Of course many dogs. mine included, settle much quicker if they are not ignored. Mine will settle willingly once they have been greeted and had a fuss.

If the dog is pacing a lot, your first call should be a vet visit.


----------



## Sled dog hotel (Aug 11, 2010)

Tracy80 said:


> Hi, I'm a newbie, a newbie to this site and a newbie to a more focused approach to dog training.
> I am following Cesar Milan's theory of exercise, discipline (training) then affection.
> We have all begun (hubby, step daughter and I ) being more consistent with all three dogs ( 2x Shitzoodles & 1 lab cross) however our lab x Rocco just can't seem to settle when inside. When they enter the lounge area they are ignored until they find a spot and settle, with Rocco he roams around most of the time, and just can't seem to be peaceful. We all have calmed our energy so we're not too sure what else we can do.
> 
> ...


What are their exercise levels like, I find that mine are happy to settle without being told or any effort by me whatsoever they just do it because they have got rid of excess energy and are happy to wind down and rest. So that might be one thing to consider.

Chewing is a great destresser for dogs, these in the evening as a wind down activity all have a chew. They all relax and chew their chews and then go to sleep.


----------



## Tracy80 (May 26, 2012)

Hi there folks!

Wow! Rapid responses, thank you so very much. 
First off we have taken Rocco in to have a check, he is in superb condition (thank goodness). He is just over 2 years old, so maybe he still has some growing up to do.

I did forget to mention that this is a relatively new thing for Rocco, as he is a big dog we haven't had him inside a whole lot. However, winter is coming over here in NZ so we have softened, which could take time for him to adjust.

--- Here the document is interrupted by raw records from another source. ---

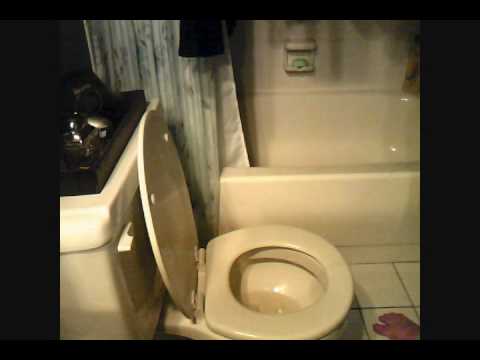
Find the location of a particular element. This screenshot has height=360, width=480. toilet cover is located at coordinates (164, 217).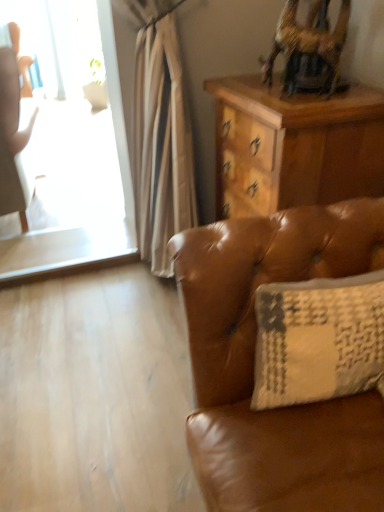
The height and width of the screenshot is (512, 384). I want to click on beige textured pillow at right, so click(318, 339).

The height and width of the screenshot is (512, 384). What do you see at coordinates (294, 146) in the screenshot?
I see `wooden desk at upper right` at bounding box center [294, 146].

The width and height of the screenshot is (384, 512). In order to click on matte white chair at left in this screenshot , I will do `click(12, 137)`.

Identify the location of wooden swivel chair at upper right. point(308,48).

Based on the photo, is wooden swivel chair at upper right at the right side of matte white chair at left?

Yes.

From a real-world perspective, which is physically below, wooden swivel chair at upper right or matte white chair at left?

matte white chair at left, from a real-world perspective.

From the image's perspective, which is above, wooden swivel chair at upper right or matte white chair at left?

matte white chair at left appears higher in the image.

Between wooden desk at upper right and wooden swivel chair at upper right, which one has less height?

With less height is wooden swivel chair at upper right.

Is the position of wooden desk at upper right more distant than that of wooden swivel chair at upper right?

Yes, wooden desk at upper right is behind wooden swivel chair at upper right.

Is wooden desk at upper right not close to wooden swivel chair at upper right?

No, wooden desk at upper right is not far from wooden swivel chair at upper right.

From a real-world perspective, is wooden desk at upper right positioned under wooden swivel chair at upper right based on gravity?

Yes, from a real-world perspective, wooden desk at upper right is under wooden swivel chair at upper right.

Is matte white chair at left turned away from beige textured pillow at right?

matte white chair at left is not turned away from beige textured pillow at right.

How distant is matte white chair at left from beige textured pillow at right?

They are 6.41 feet apart.

Is matte white chair at left to the left of beige textured pillow at right from the viewer's perspective?

Correct, you'll find matte white chair at left to the left of beige textured pillow at right.

In the image, is matte white chair at left positioned in front of or behind beige textured pillow at right?

matte white chair at left is behind beige textured pillow at right.

Considering the positions of points (267, 300) and (318, 194), is point (267, 300) farther from camera compared to point (318, 194)?

That is False.

Is beige textured pillow at right not within wooden desk at upper right?

Yes, beige textured pillow at right is not within wooden desk at upper right.

From the image's perspective, between beige textured pillow at right and wooden desk at upper right, who is located below?

beige textured pillow at right.

Is beige textured pillow at right touching wooden desk at upper right?

No, beige textured pillow at right is not with wooden desk at upper right.

Are wooden swivel chair at upper right and beige textured pillow at right beside each other?

No.

Does wooden swivel chair at upper right have a smaller size compared to beige textured pillow at right?

Correct, wooden swivel chair at upper right occupies less space than beige textured pillow at right.

Which of these two, wooden swivel chair at upper right or beige textured pillow at right, stands shorter?

Standing shorter between the two is wooden swivel chair at upper right.

Is wooden swivel chair at upper right oriented away from wooden desk at upper right?

No, wooden swivel chair at upper right is not facing the opposite direction of wooden desk at upper right.

Is point (326, 30) positioned in front of point (305, 163)?

No, (326, 30) is behind (305, 163).

Between wooden swivel chair at upper right and wooden desk at upper right, which one appears on the right side from the viewer's perspective?

Positioned to the right is wooden desk at upper right.

Locate an element on the screen. This screenshot has height=512, width=384. swivel chair that appears above the wooden desk at upper right (from the image's perspective) is located at coordinates (308, 48).

Does beige textured pillow at right appear on the right side of wooden swivel chair at upper right?

No, beige textured pillow at right is not to the right of wooden swivel chair at upper right.

Find the location of `swivel chair above the beige textured pillow at right (from the image's perspective)`. swivel chair above the beige textured pillow at right (from the image's perspective) is located at coordinates (308, 48).

Is point (366, 344) farther from camera compared to point (311, 47)?

No.

There is a matte white chair at left. Where is `swivel chair above it (from a real-world perspective)`? This screenshot has height=512, width=384. swivel chair above it (from a real-world perspective) is located at coordinates (308, 48).

Identify the location of desk located on the right of wooden swivel chair at upper right. The width and height of the screenshot is (384, 512). (294, 146).

Based on their spatial positions, is beige textured pillow at right or wooden desk at upper right closer to wooden swivel chair at upper right?

wooden desk at upper right is positioned closer to the anchor wooden swivel chair at upper right.

In the scene shown: Which object lies nearer to the anchor point matte white chair at left, wooden desk at upper right or beige textured pillow at right?

wooden desk at upper right.

From the image, which object appears to be nearer to wooden swivel chair at upper right, matte white chair at left or wooden desk at upper right?

wooden desk at upper right is positioned closer to the anchor wooden swivel chair at upper right.

Which object lies further to the anchor point wooden swivel chair at upper right, matte white chair at left or beige textured pillow at right?

matte white chair at left is further to wooden swivel chair at upper right.

When comparing their distances from beige textured pillow at right, does matte white chair at left or wooden swivel chair at upper right seem closer?

Based on the image, wooden swivel chair at upper right appears to be nearer to beige textured pillow at right.

From the image, which object appears to be nearer to wooden swivel chair at upper right, beige textured pillow at right or matte white chair at left?

The object closer to wooden swivel chair at upper right is beige textured pillow at right.

Which object lies further to the anchor point wooden desk at upper right, wooden swivel chair at upper right or beige textured pillow at right?

Among the two, beige textured pillow at right is located further to wooden desk at upper right.

Looking at the image, which one is located closer to matte white chair at left, wooden swivel chair at upper right or wooden desk at upper right?

wooden desk at upper right.

Find the location of a particular element. Image resolution: width=384 pixels, height=512 pixels. pillow situated between matte white chair at left and wooden swivel chair at upper right from left to right is located at coordinates (318, 339).

Where is `swivel chair located between matte white chair at left and wooden desk at upper right in the left-right direction`? The height and width of the screenshot is (512, 384). swivel chair located between matte white chair at left and wooden desk at upper right in the left-right direction is located at coordinates (308, 48).

Find the location of a particular element. Image resolution: width=384 pixels, height=512 pixels. desk between wooden swivel chair at upper right and beige textured pillow at right in the up-down direction is located at coordinates (294, 146).

Locate an element on the screen. pillow between matte white chair at left and wooden desk at upper right is located at coordinates (318, 339).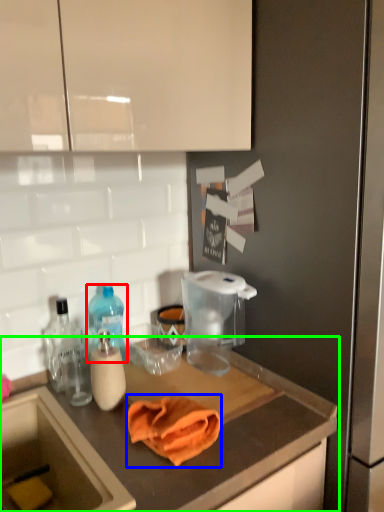
Question: Estimate the real-world distances between objects in this image. Which object is farther from bottle (highlighted by a red box), bath towel (highlighted by a blue box) or countertop (highlighted by a green box)?

Choices:
 (A) bath towel
 (B) countertop

Answer: (B)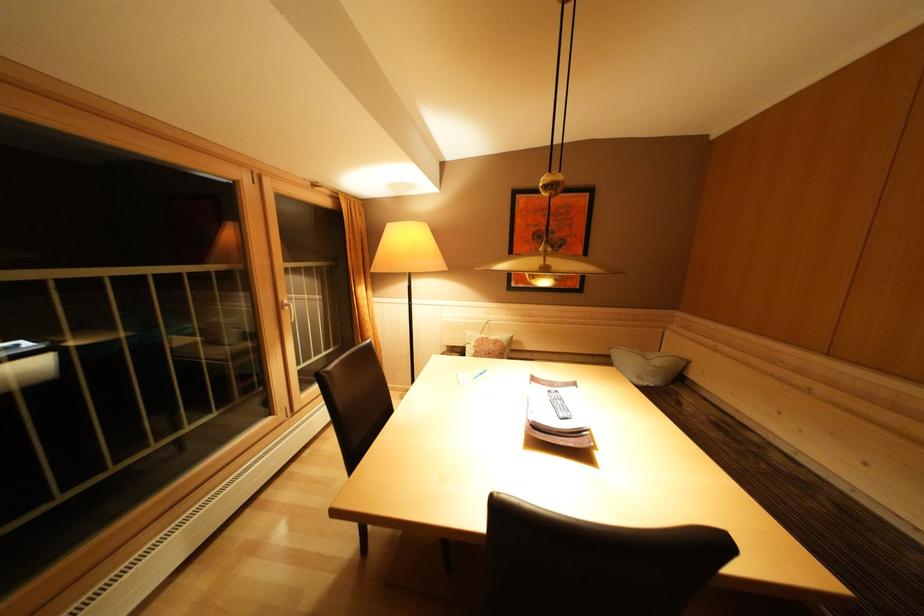
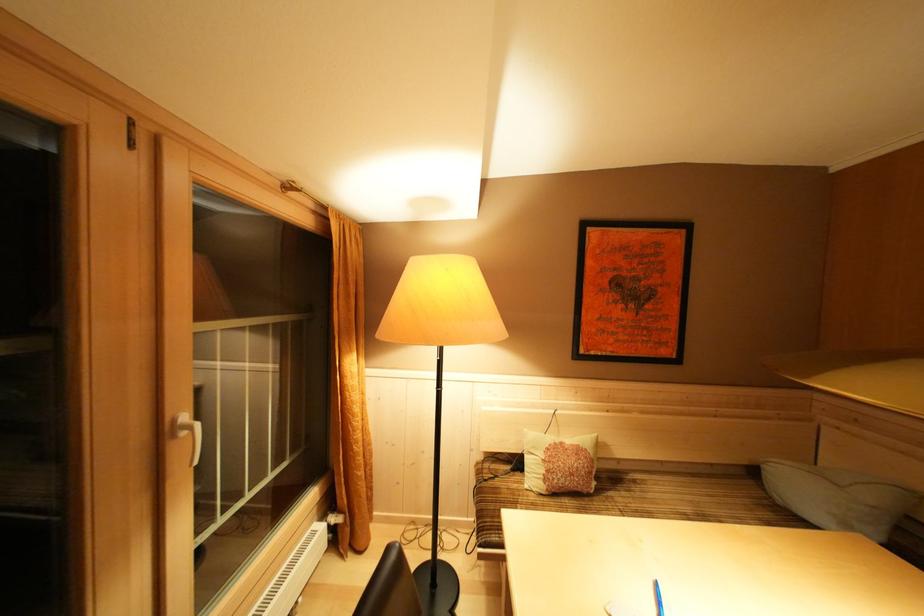
In the second image, find the point that corresponds to pixel 294 313 in the first image.

(190, 438)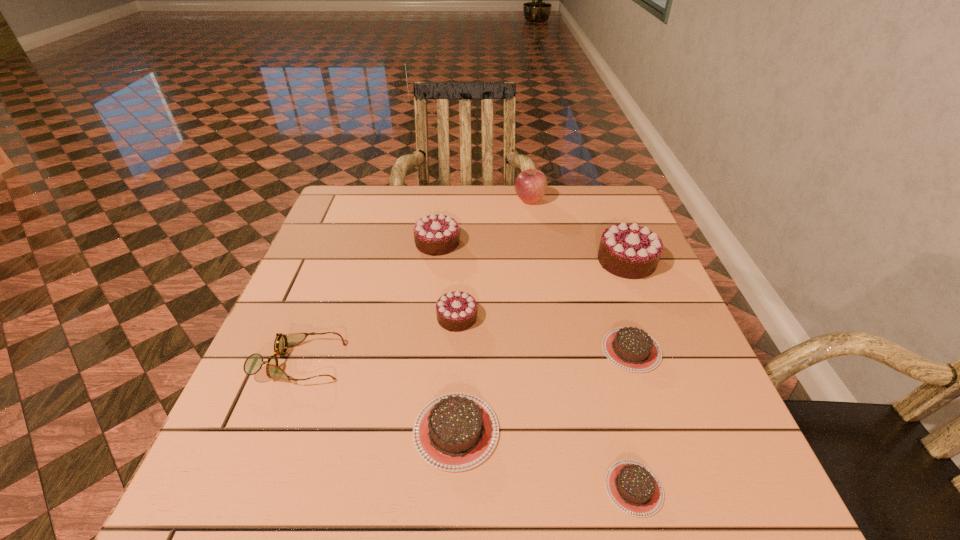
Locate an element on the screen. This screenshot has width=960, height=540. vacant space situated on the front-facing side of the fourth shortest object is located at coordinates (417, 362).

Locate an element on the screen. free space located 0.130m on the right of the biggest brown chocolate cake is located at coordinates 573,431.

Where is `vacant region located 0.050m on the right of the seventh tallest object`? The image size is (960, 540). vacant region located 0.050m on the right of the seventh tallest object is located at coordinates (684, 350).

Where is `vacant space located on the left of the shortest object`? This screenshot has width=960, height=540. vacant space located on the left of the shortest object is located at coordinates (567, 488).

At what (x,y) coordinates should I click in order to perform the action: click on object at the far edge. Please return your answer as a coordinate pair (x, y). The height and width of the screenshot is (540, 960). Looking at the image, I should click on (530, 185).

Locate an element on the screen. This screenshot has height=540, width=960. object located in the left edge section of the desktop is located at coordinates (253, 363).

This screenshot has width=960, height=540. I want to click on object present at the near right corner, so click(634, 488).

Where is `free region at the far edge`? Image resolution: width=960 pixels, height=540 pixels. free region at the far edge is located at coordinates pos(455,198).

At what (x,y) coordinates should I click in order to perform the action: click on vacant space at the near edge of the desktop. Please return your answer as a coordinate pair (x, y). This screenshot has height=540, width=960. Looking at the image, I should click on (351, 492).

Where is `vacant space at the left edge of the desktop`? vacant space at the left edge of the desktop is located at coordinates (249, 421).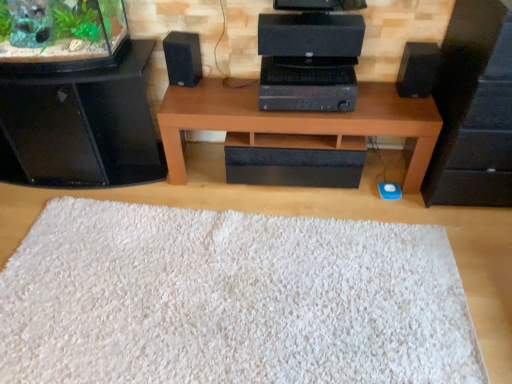
Question: Is black matte speaker at left, placed as the first speaker when sorted from left to right, positioned beyond the bounds of green matte plant at upper left?

Choices:
 (A) yes
 (B) no

Answer: (A)

Question: Does black matte speaker at left, placed as the first speaker when sorted from left to right, have a lesser width compared to green matte plant at upper left?

Choices:
 (A) no
 (B) yes

Answer: (B)

Question: Can you confirm if black matte speaker at left, placed as the first speaker when sorted from left to right, is positioned to the right of green matte plant at upper left?

Choices:
 (A) no
 (B) yes

Answer: (B)

Question: Is black matte speaker at left, placed as the first speaker when sorted from left to right, positioned behind green matte plant at upper left?

Choices:
 (A) yes
 (B) no

Answer: (A)

Question: Is black matte speaker at left, placed as the first speaker when sorted from left to right, positioned in front of green matte plant at upper left?

Choices:
 (A) yes
 (B) no

Answer: (B)

Question: Does brown wood table at center turn towards black glossy speaker at left, arranged as the 1th furniture when viewed from the left?

Choices:
 (A) yes
 (B) no

Answer: (B)

Question: From the image's perspective, does brown wood table at center appear lower than black glossy speaker at left, which appears as the second furniture when viewed from the right?

Choices:
 (A) no
 (B) yes

Answer: (B)

Question: Can you confirm if brown wood table at center is positioned to the left of black glossy speaker at left, which appears as the second furniture when viewed from the right?

Choices:
 (A) yes
 (B) no

Answer: (B)

Question: Can you confirm if brown wood table at center is taller than black glossy speaker at left, which appears as the second furniture when viewed from the right?

Choices:
 (A) yes
 (B) no

Answer: (B)

Question: From the image's perspective, is brown wood table at center on top of black glossy speaker at left, which appears as the second furniture when viewed from the right?

Choices:
 (A) yes
 (B) no

Answer: (B)

Question: Is brown wood table at center oriented away from black glossy speaker at left, arranged as the 1th furniture when viewed from the left?

Choices:
 (A) no
 (B) yes

Answer: (A)

Question: Considering the relative sizes of brown wood table at center and black matte speaker at left, placed as the first speaker when sorted from left to right, in the image provided, is brown wood table at center smaller than black matte speaker at left, placed as the first speaker when sorted from left to right,?

Choices:
 (A) yes
 (B) no

Answer: (B)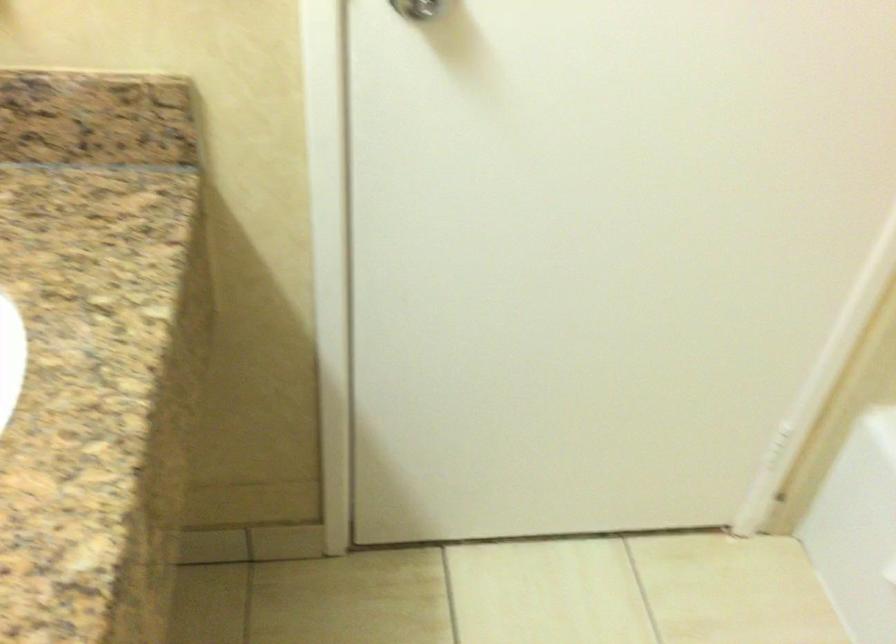
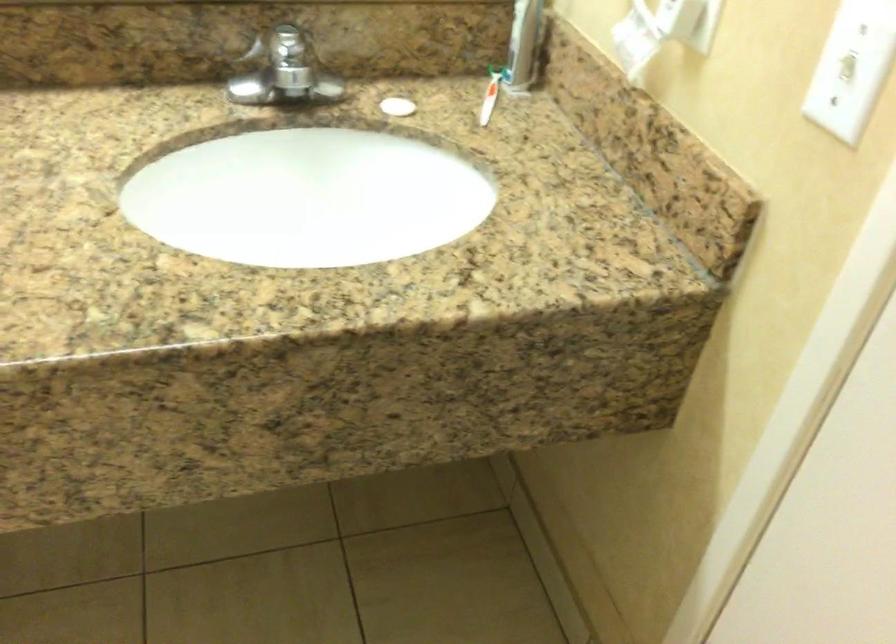
The images are taken continuously from a first-person perspective. In which direction is your viewpoint rotating?

The rotation direction of the camera is left-down.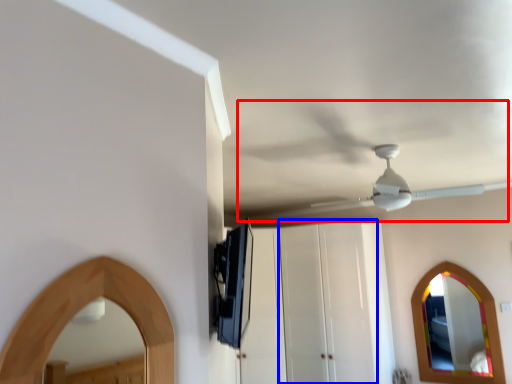
Question: Which object appears closest to the camera in this image, fan (highlighted by a red box) or glass door (highlighted by a blue box)?

Choices:
 (A) fan
 (B) glass door

Answer: (A)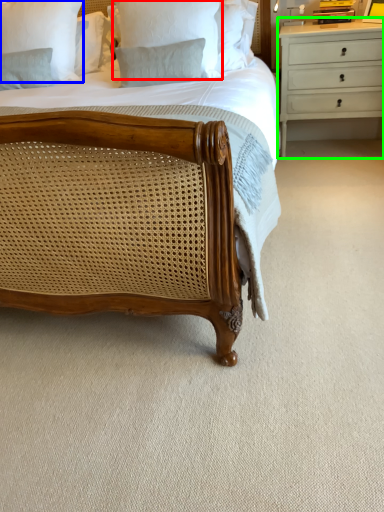
Question: Estimate the real-world distances between objects in this image. Which object is farther from pillow (highlighted by a red box), pillow (highlighted by a blue box) or chest of drawers (highlighted by a green box)?

Choices:
 (A) pillow
 (B) chest of drawers

Answer: (B)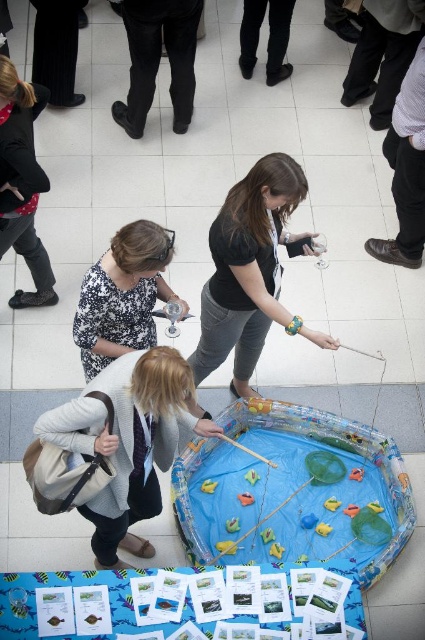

Rocco is walked everyday without fail, as well as 'thrown the ball' in the mornings before we head off to work. So i'm thinking the exercise isn't an issue.

Before we leave for work I often leave all dogs with a toy of some sort, which is generally mutilated by the time we return home eg. an egg carton with some treats and a smear of peanut butter which is taped up, or a pine cone with treats jammed into the little scales. At the moment i'm freezing some chicken ice blocks! 

Ouesi and Tailtickle, thank you for your feedback, I am going to try out the lead approach, I like the idea of 'taking a seat', we will see how we go.

Thank you very much everyone.


----------



## ClaireandDaisy (Jul 4, 2010)

VictoriaSmith said:


> Thanks for your post.


Why do all your posts have the same wording and link to a camcorder ad?


----------



## ClaireandDaisy (Jul 4, 2010)

I just wanted to say that CM didn`t invent excercise, training and affection. He just markets it like he did. 
I recommend you read a far better trainer - I would recommend Jean Donaldson`s The Culture Clash.


----------



## newfiesmum (Apr 21, 2010)

ClaireandDaisy said:


> Why do all your posts have the same wording and link to a camcorder ad?


Because it's another spammer. Gone now I think.


----------